Мне следовало знать, что когда-нибудь это все кончится. Во время своей поездки зимой 1971 года я заметила знаменитый « черный воронок», открыто следовавший за мной повсюду, куда бы я ни ехала. Один мой знакомый философски заметил: «Если перед нашим домом больше не стоит машина, мы знаем, что ты уехала». В один из моих последних вечеров на вечеринке с участием нескольких поэтов и их друзей я на каждой лестничной площадке дома встречала таинственные фигуры, как бы занятые «чтением». Блестящая черная машина стояла на улице с включенным двигателем. Когда я уходила оттуда в сопровождении одного из друзей, на улице падал мягкий снег, и контраст между красотой города и этим зловещим присутствием, это постоянное унижение русских граждан показались мне настолько невыносимыми, настолько переполнили мою швейцарскую душу потоком гнева, что я изо всех сил внезапно хлопнула своим зонтиком по этой сияющей машине. Сидевший в ней человек испугался, как кролик, и тут же умчался.

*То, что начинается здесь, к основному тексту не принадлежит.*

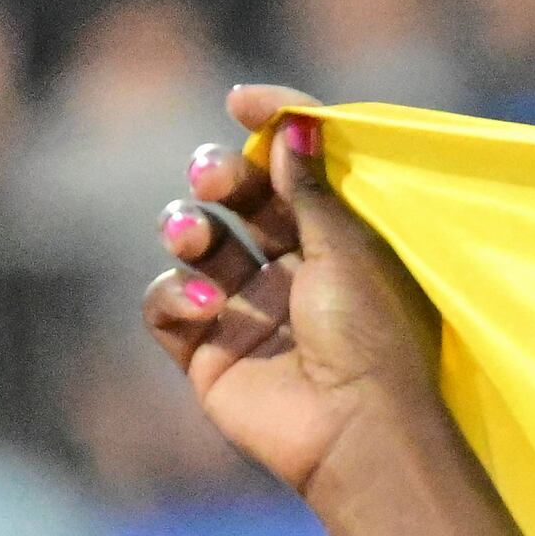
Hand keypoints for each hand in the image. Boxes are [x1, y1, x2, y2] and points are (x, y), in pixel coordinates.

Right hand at [142, 89, 515, 535]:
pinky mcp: (208, 354)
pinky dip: (173, 296)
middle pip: (236, 203)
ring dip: (186, 229)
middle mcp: (289, 276)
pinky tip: (203, 306)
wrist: (354, 433)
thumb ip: (312, 187)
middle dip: (218, 177)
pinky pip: (165, 306)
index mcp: (334, 246)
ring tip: (195, 237)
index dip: (264, 136)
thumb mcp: (348, 249)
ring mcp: (245, 314)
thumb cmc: (369, 339)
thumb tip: (296, 123)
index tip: (241, 103)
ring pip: (194, 246)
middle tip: (215, 180)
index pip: (289, 175)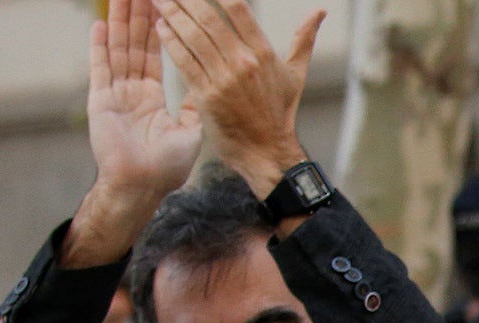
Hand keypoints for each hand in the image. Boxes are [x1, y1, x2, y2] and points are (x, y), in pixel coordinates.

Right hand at [63, 0, 203, 267]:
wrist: (143, 187)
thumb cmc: (167, 168)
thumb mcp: (190, 132)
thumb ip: (194, 105)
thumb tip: (207, 86)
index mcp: (152, 98)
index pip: (156, 54)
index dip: (159, 29)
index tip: (163, 5)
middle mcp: (131, 91)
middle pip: (135, 44)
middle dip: (138, 15)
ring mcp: (114, 93)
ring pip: (118, 49)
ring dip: (121, 22)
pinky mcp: (101, 100)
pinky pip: (100, 68)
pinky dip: (100, 46)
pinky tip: (101, 24)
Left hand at [155, 0, 323, 199]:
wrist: (267, 152)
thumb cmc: (280, 113)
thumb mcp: (295, 74)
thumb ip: (304, 40)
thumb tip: (320, 11)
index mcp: (263, 53)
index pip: (236, 8)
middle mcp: (244, 63)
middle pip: (208, 18)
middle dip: (185, 0)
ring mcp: (224, 79)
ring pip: (192, 37)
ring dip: (171, 15)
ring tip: (158, 1)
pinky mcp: (206, 95)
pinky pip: (184, 61)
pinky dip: (170, 42)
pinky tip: (160, 28)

Другой ночью, когда я навещала одного поэта и его сестру, которые жили в удаленном рабочем районе города, куда не ступала нога иностранца, мы тоже увидели зловещую черную машину с урчащим мотором, ожидавшую под окном. Из-за занавески мы молча тревожно наблюдали за тем, как из нее вышла одинокая фигура, чтобы обойти вокруг дома, словно человек искал на нем табличку с номером. Замерев от страха, я была уверена, что за этим последует страшный стук в дверь. Вместо этого мы увидели, как человек вернулся к ожидавшей его машине, сел в нее и уехал. Меня ужасали возможные последствия. Но поэт оставался спокойным и сказал: «Не бойся. Эти люди ничего не знают ни о добре, ни о Боге. Если тебе действительно суждено помочь России, то они не смогут тебя даже тронуть».
И кто знает, каким образом, быть может, благодаря милосердным звездам он оказался прав.
Впрочем, все-таки не совсем. В московском аэропорту весной 1972 года, во время моей последней поездки, за которой последовал перерыв на долгие годы, когда все шло, как обычно, перед мной внезапно появились несколько человек в форме. Меня тщательно обыскали и принудили опоздать на самолет. Мне нечего было скрывать, но при этом они все равно конфисковали две-три книги о балете, подаренные друзьями. «Слишком старая», – сказали они, забирая у меня экземпляр газеты « Ленинградская правда», которую я купила на улице. Когда я спросила, почему они это делают, они ответили: «Потому что она не продается на Западе». Когда меня наконец отпустили, я осталась сидеть на полу аэропорта беспомощная и без денег. (Никому не разрешалось вывозить из страны ни копейки. Все деньги тщательно считали на границе, а записные и адресные книжки внимательно просматривали.) Чуть погодя я смогла убедить симпатичного клерка за стойкой в аэропорту дать мне позвонить в дружественное европейское посольство. Через несколько дней в присутствии американского консула, провожавшего меня в аэропорту, мне разрешили уехать. Когда я в следующий раз обратилась за визой, мне отказали.
Я знала, что не делала ничего неправильного – если не считать неправильным заводить дружбу с русскими. Советские власти не могли допустить саму мысль, что кто-то, и особенно американцы, могут просто полюбить их страну и ее людей. В силу собственной перманентной паранойи, они считали меня особенно опасной, подозрительной личностью. Так мне, пусть и в незначительной степени, довелось узнать то, что испытывали русские в значительно более трагической форме и смертельно опасным способом: в Советском Союзе не имело значения, что вы на самом деле сделали; невиновность не способна была защитить. Неожиданный и предательский удар мог быть нанесен любым способом и в любое время.
Когда мою визу отозвали, я проплакала несколько дней. В глубине души я знала, что снова вернусь. Но я была очень расстроена, потому что знала, что это будет очень не скоро, и что в этот следующий раз все будет уже другим, и что пять богемных лет с ленинградскими поэтами остались в прошлом. Я понимала, что когда какой-то мелкий клерк в таинственных «органах» поставит крестик против моего имени, то уже никто из вышестоящих лиц не станет прилагать усилий, чтобы убрать его. Зачем кому-то рисковать? Это может сделать только человек, стоящий на самом верху служебной лестницы, – но как добраться до этого самого верха? И тем не менее я была совершенно уверена, что как-нибудь, но найду путь обратно.
Действительность же выглядит следующим образом: если бы советское правительство не отказало мне в визе, ничего из всей этой истории не произошло бы и я определенно не встретилась бы с президентом Рейганом. Возможно, как сказал Гёте и чьи слова Михаил Булгаков избрал в качестве эпиграфа к своему роману «Мастер и Маргарита», власти и правда были частью «той силы, что вечно хочет зла и вечно совершает благо».